フリッツ・フォン・ウーデは、1848年、ドイツのザクセン州、ヴォルケンブルクの裕福な家庭に生まれた。父親に画の心得があり、また母方の祖父がドレスデンの王室美術館の責任者を務めていたこともあって、彼は相当な画才のDNAを持って生まれたと見られる。1866年、18歳の時、ドレスデンの美術学校に入るが、そこの教えに合わず、軍隊に入隊。そして、馬術教師になったのち、1868年、陸軍中尉に昇進した。1876年、彼はウィーンで画家のマカルトに会い、再び画家への道を志して、軍を去る。1877年、29歳の時、ミュンヘン美術学校に入り、この学校で学んでいるとき、17世紀のフランドル絵画、特に、レンブラントの絵画に大きな影響を受けたと言われる。フランドルとはオランダ南部、ベルギー西部そしてフランス北部にかけての地域を指すが、実際、1882年、34歳の時、オランダに渡って画業に専念することになる。その時期に、彼の明暗法の手法に変化が起き、その絵画は、明るい色彩を持つ筆致へと大きく移っていった。1890年には、ミュンヘン美術学校の教授となり、その後の人生においては、ドイツ美術界で、大きな役割を果たす人物の一人として活躍。1 911年、63歳の生涯を閉じた。

ドイツ的日常の中のイエス・キリスト

フリッツ・フォン・ウーデは多くの作品を残しているが、その中に、イエスが登場する宗教画が多いのには正直、驚かされる。と言うのも、彼と同じ印象主義や自然主義の絵画に取り組んだ19世紀から20世紀初頭の画家たちの中に、宗教画のモチーフやテーマを見つけ出すのはそれほど容易ではないからだ。その点、ウーデは宗教的精神性の高い人物であったと思われる。「ベツレヘムへの困難な道」が、実際には、ベツレヘムを目指していたかどうかはともかく、極めてドイツ的な情景、風景の中で描かれているものであるにせよ、聖書的テーマをすべてドイツ的光景の中で描写しているのが面白い。
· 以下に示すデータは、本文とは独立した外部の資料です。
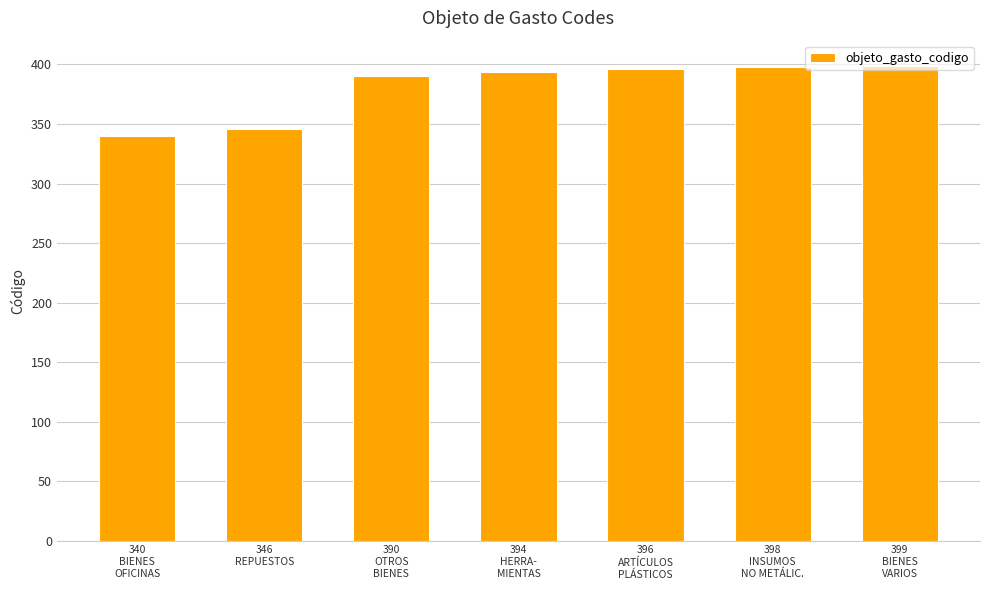

What is the difference between the maximum and second lowest values?

53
「子供らを我の許に来させよ」、「食前の祈り」、「最後の晩餐」、「エジプトへの逃避行」などの作品もすべて、中東のイスラエルを感じさせるものは何もなく、ドイツの情景の中に画題の内容は封じ込められている。そう思って「ベツレヘムへの困難な道」をもう一度見ると、画題が与えられていなければ、ドイツのどこかのぬかるんだ田舎道を若い夫婦らしき二人が歩いている、そういう絵にしか見えない。しかし、ドイツを舞台にしているが、ウーデの魂は、ドイツ的日常の中にイエスに繋がるテーマを大いに盛り込んだ画を描かざるを得なかった。彼の作品は、宗教画の中に家庭的な愛情のぬくもりを表現している。「ベツレヘムへの困難な道」も、寄り添って歩く夫婦の中に思いやり合う夫婦愛が感じられてならない。